Comme vous le savez, mes chers collègues, l'OFPRA est un établissement public placé sous la tutelle du ministre des affaires étrangères, auquel est organiquement rattaché la Commission des recours des réfugiés.
Il peut sans doute paraître étonnant que cette juridiction administrative spécialisée, qui constitue d'ailleurs, avec ses 130 formations de jugement, la première juridiction française au regard de l'importance quantitative de son contentieux - 25 000 à 30 000 décisions annuelles -, ne dispose pas d'un budget propre. En effet, les crédits dont elle dispose sont inclus dans le budget de l'OFPRA, organisme dont elle contrôle les décisions.
Depuis la réforme, le Gouvernement a tenu l'engagement qu'il avait pris de renforcer les effectifs de l'OFPRA et de la CRR, et il poursuivra ses efforts en ce sens en 2005.
Vous déclariez, monsieur le ministre, le 9 novembre dernier, devant la commission des affaires étrangères du Sénat, que le financement de la réforme du droit d'asile constituait l'une des priorités du budget pour 2005, l'objectif étant de faire en sorte que la CRR traite les dossiers en trois mois d'ici à la fin de l'année prochaine, ce qui suppose une augmentation de 18 % des crédits de l'OFPRA.

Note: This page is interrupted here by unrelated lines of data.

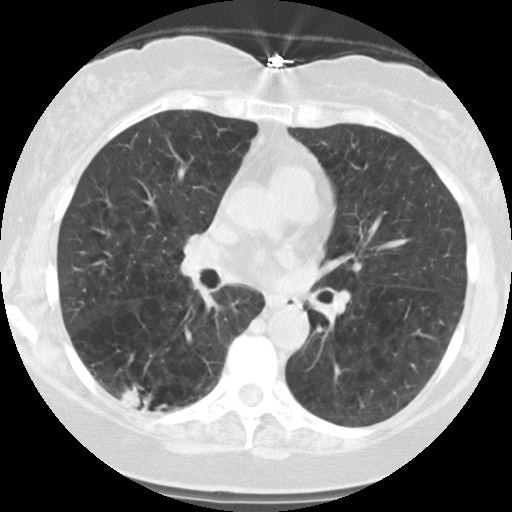
Low-dose screening chest CT, one axial slice; position 61 of 122 along the scan axis; 140 kVp; lung window (W 1500 / L -600 HU); 512 × 512 image matrix.
Structures marked on this image (manually delineated by an expert):
- lesion 1 (tumor, lower lobe of right lung): bounding box <121,385,140,408> (left, top, right, bottom; pixels)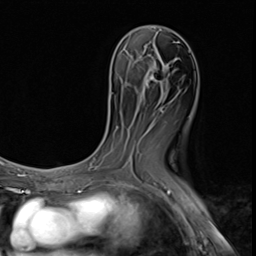
Breast MRI (dynamic contrast-enhanced), one axial slice; slice 30 of 64 in the series (ordered by position); cropped to one breast; dynamic contrast-enhanced series, time point 2 of 9 at this slice position (early post-contrast); 3 T; TE 1.5 ms, TR 4.7 ms; 2.5 mm slice thickness; 256 × 256 image matrix, field of view 215 × 215 mm. Female patient.
Structures marked on this image (semi-automatic segmentation, software-assisted and operator-edited):
- enhancing-tissue mask used for the functional tumour volume (all voxels passing the contrast-enhancement thresholds inside the analysis volume; usually the tumour): bounding box <150,75,159,81> (left, top, right, bottom; pixels)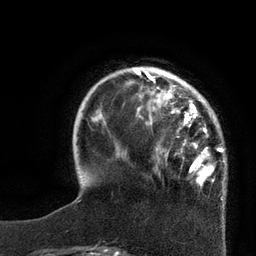
Breast MRI, one axial slice; slice 20 of 80 in the series (ordered by position); cropped to one breast; dynamic contrast-enhanced series, time point 2 of 7 at this slice position (early post-contrast); 3 T; TE 2.1 ms, TR 4.4 ms; 2 mm slice thickness; 256 × 256 image matrix, field of view 180 × 180 mm. Female patient.
Annotated regions visible in this slice (semi-automatic segmentation, software-assisted and operator-edited):
- enhancing-tissue mask used for the functional tumour volume (all voxels passing the contrast-enhancement thresholds inside the analysis volume; usually the tumour): bounding box (x1, y1, x2, y2) in pixels: (130, 67, 225, 186)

Il est vrai que, si des progrès considérables ont déjà été accomplis au sein de l'OFPRA, il n'en va pas tout à fait de même pour la CRR. Le délai d'examen devant l'OFPRA, qui s'élevait à sept mois en 2002, a été ramené à deux mois, ce qui coïncide parfaitement avec l'objectif fixé lors des travaux parlementaires.
En revanche, l'objectif de quatre mois affiché par le Gouvernement comme délai d'examen de recours par la CRR est loin d'être atteint et avoisine plutôt un an aujourd'hui. Ne conviendrait-il pas, dans ces conditions, d'intensifier les efforts afin, notamment, d'améliorer l'organisation interne de la CRR et de renforcer le greffe ?
Paradoxalement, l'effort budgétaire en faveur de l'OFPRA et de la CRR entraînera, à terme rapproché, une source d'économie substantielle pour l'Etat. Rappelons en effet que le logement en CADA - centre d'accueil pour demandeurs d'asile - mobilisera, dans le budget des affaires sociales, 175 millions d'euros en 2005, soit 0, 5 million d'euros par jour, tandis que l'hébergement en hôtel atteindra 1, 3 million d'euros par jour, sans pour autant que le problème soit traité dans des conditions réellement convenables.
Toute diminution des délais aboutit à libérer des places d'accueil disponibles et à multiplier les chances d'accès des demandeurs d'asile aux CADA, ce qui constitue de loin la meilleure solution.
Il n'est pas si fréquent qu'une dépense plus importante au sein d'un ministère entraîne des économies bien plus considérables dans un autre. Gardons-nous donc d'oublier l'unité de l'Etat et celle du contribuable !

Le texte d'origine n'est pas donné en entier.